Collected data
*** Block opens ***

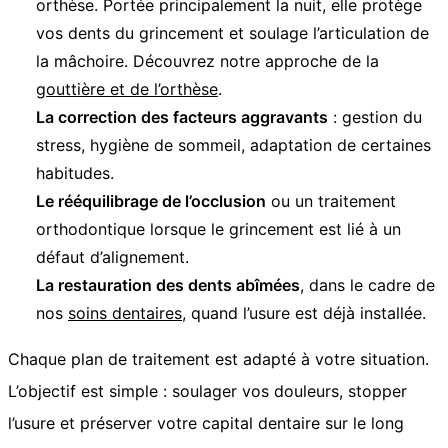
orthèse. Portée principalement la nuit, elle protège
vos dents du grincement et soulage l’articulation de
la mâchoire. Découvrez notre approche de la
gouttière et de l’orthèse
.
La correction des facteurs aggravants
: gestion du
stress, hygiène de sommeil, adaptation de certaines
habitudes.
Le rééquilibrage de l’occlusion
ou un traitement
orthodontique lorsque le grincement est lié à un
défaut d’alignement.
La restauration des dents abîmées
, dans le cadre de
nos
soins dentaires
, quand l’usure est déjà installée.
Chaque plan de traitement est adapté à votre situation.
L’objectif est simple : soulager vos douleurs, stopper
l’usure et préserver votre capital dentaire sur le long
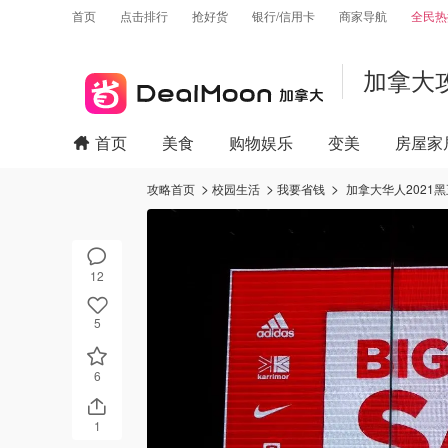
首页
点击排行
抢好货
银行/信用卡
商家导航
全民热
加拿大
首页
美食
购物娱乐
变美
房屋家
攻略首页
校园生活
我要省钱
加拿大华人2021黑
12
5
6
1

*** Block closes ***

* **Exercise**
Quote the entries word for word from their first line through the line that contains "Le rééquilibrage de l’occlusion", including that line, and leave the pictures out.

* **Response area**
orthèse. Portée principalement la nuit, elle protège
vos dents du grincement et soulage l’articulation de
la mâchoire. Découvrez notre approche de la
gouttière et de l’orthèse
.
La correction des facteurs aggravants
: gestion du
stress, hygiène de sommeil, adaptation de certaines
habitudes.
Le rééquilibrage de l’occlusion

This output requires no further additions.